Rather than take that risk, the Tigers decided to send down Worth. They had just finished a series at home and were flying to Cleveland when Worth heard that the trade had been made. He got on the plane with the team, wondering if perhaps he might avoid the dreaded “tap.” Kelly and Raburn were on the flight too, so he knew it might still be coming.
“We got to the hotel, and Jim grabbed me getting off the bus,” he said. “They had to wait until we got to Cleveland because the trade hadn’t been final before we left.”
The only good news was that the Mud Hens were playing two hours away in Columbus. Worth called his wife, Bree, and told her it had happened again and that she would need to pack their things in the apartment they had been renting in Detroit for another move back to Toledo. They had both been through this before.

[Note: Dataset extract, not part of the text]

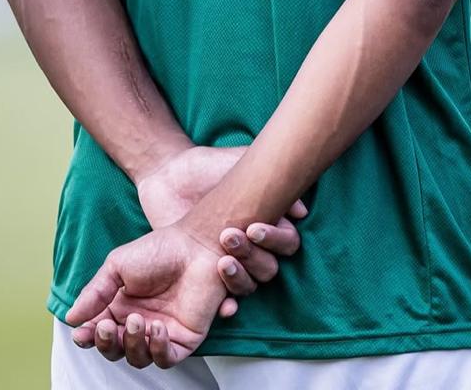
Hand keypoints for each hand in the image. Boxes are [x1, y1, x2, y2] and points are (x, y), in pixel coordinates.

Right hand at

“I remember the first time I got called up in ’10,” he said. “Needless to say, I wanted to call everyone I knew. We packed the car, and I told Bree to drive so I could make all the calls. The problem is she’s a terrible driver, and she was so excited I finally had to take the wheel from her about halfway to Detroit. I couldn’t take it anymore.”
So what became of all the phone calls and texts?
“I made them anyway,” he said, grinning.
His first major-league at-bat was against John Lackey, who had first come up to the Anaheim Angels in 2002—when Worth was in high school in Valencia, about sixty miles north of Anaheim. “I remembered watching him pitch back then,” Worth said. “Now here I am in the majors and he’s pitching to me. It was a little bit scary but also quite cool.”
Sent up to pinch-hit with the bases loaded, Worth hit a roller down the first-base line and beat it out for a single and an RBI. A nice moment. It is one he thinks back to when he starts to feel depressed about the literal ups and downs his career has gone through since that night.
“I try to remind myself that ten years ago, when I was a high school senior, if you had told me I would get to the majors, I’d have said, ‘I’ll sign for that right now,’ ” he said. “I played on a really good high school team. I probably wasn’t the best player—in fact, I
wasn’t
the best player. We had six guys who people thought had major-league potential. I’m the only one who has ever gone past A-ball, much less played in the majors.